The likelihood of having the perfect candidate without running for office myself is almost non-existent. Ultimately, the best we can hope for is a candidate who process information
through the correct filters. It’s too much to expect the same conclusion on every issue. It’s reasonable to expect the same respect for individual rights.

Who buys the BMW on a Kia budget?

Thankfully there are no calls for government action, but Michelle Singletary still offers a troubling assessment on money and personal responsibility.

Just consider the advertising campaign, “Life Takes Visa.” The credit card giant has been running commercials in which people are hustling through checkout lines at fast food and retail stores. They buy what they want by merely waving or swiping their plastic Visa cards.

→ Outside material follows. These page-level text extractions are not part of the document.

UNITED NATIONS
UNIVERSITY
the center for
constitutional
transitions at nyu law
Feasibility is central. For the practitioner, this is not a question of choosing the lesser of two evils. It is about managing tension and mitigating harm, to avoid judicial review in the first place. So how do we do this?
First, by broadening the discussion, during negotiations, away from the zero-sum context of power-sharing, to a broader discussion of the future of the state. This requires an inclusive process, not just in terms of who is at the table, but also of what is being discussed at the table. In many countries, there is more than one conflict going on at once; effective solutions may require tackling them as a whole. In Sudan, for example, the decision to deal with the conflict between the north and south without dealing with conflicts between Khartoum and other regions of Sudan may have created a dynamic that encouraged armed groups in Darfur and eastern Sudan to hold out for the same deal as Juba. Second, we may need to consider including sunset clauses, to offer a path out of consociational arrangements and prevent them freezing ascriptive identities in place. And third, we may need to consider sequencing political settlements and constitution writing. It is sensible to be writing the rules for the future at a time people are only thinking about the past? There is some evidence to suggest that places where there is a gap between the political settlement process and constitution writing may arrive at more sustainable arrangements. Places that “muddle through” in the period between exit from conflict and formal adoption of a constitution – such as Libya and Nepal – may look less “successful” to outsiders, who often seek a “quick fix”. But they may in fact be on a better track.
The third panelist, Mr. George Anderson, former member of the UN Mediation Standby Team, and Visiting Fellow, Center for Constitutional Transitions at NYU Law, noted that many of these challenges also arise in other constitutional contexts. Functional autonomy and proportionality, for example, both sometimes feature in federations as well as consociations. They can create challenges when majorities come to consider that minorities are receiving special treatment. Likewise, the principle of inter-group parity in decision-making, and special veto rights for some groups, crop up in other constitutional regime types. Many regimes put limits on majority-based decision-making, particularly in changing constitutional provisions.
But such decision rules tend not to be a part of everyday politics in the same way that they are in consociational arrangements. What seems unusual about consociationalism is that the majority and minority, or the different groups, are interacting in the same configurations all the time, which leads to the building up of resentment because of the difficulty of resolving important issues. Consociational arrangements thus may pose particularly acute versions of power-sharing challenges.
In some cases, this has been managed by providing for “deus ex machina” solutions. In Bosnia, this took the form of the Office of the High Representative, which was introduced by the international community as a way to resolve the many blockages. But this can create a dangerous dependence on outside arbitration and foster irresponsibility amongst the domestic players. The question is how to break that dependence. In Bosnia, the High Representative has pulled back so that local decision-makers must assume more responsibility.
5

But when a customer pulls out cash, everything comes to a screeching halt. The cash-paying customer gets harsh looks from fellow shoppers and the cashier. Then we hear an announcer say: “Don’t let cash slow you down.”

The commercials are funny. But the subliminal message isn’t. It’s diabolical.

The subliminal message is not diabolical (i.e. of or pertaining to the devil). Visa wants customers to use their cards for everything because Visa gets a cut of that, unlike a customer’s cash transactions. Banks issue cards under the Visa brand. These banks want customers to carry a balance on their cards because it generates interest. The message of the commercial is only the first, given that Visa and the banks that issue Visa cards are separate entities.

Immediately following the diabolical conclusion, this from Stuart Vyse, author of Going Broke: Why Americans Can’t Hold On to Their Money, the subject of the article:

“Much of the difficulty stems from new retail technologies that make it easy to act without thinking,” Vyse says.

That is an entirely reasonable conclusion because it places the responsibility for thinking or not thinking on the individual using the card. It does not involve any satanic machinations on the part of large corporations to force Americans into a vicious cycle of debt.

This is similar to the common refrain on guns, that guns don’t kill people, people kill people. That’s correct but too semantically succinct. Of course guns kill people because it’s a method to do so. But Smith & Wesson doesn’t pull the trigger for the murderer.

And Visa doesn’t provide the card number to retailers when there’s no money in the bank to pay for the expenditure.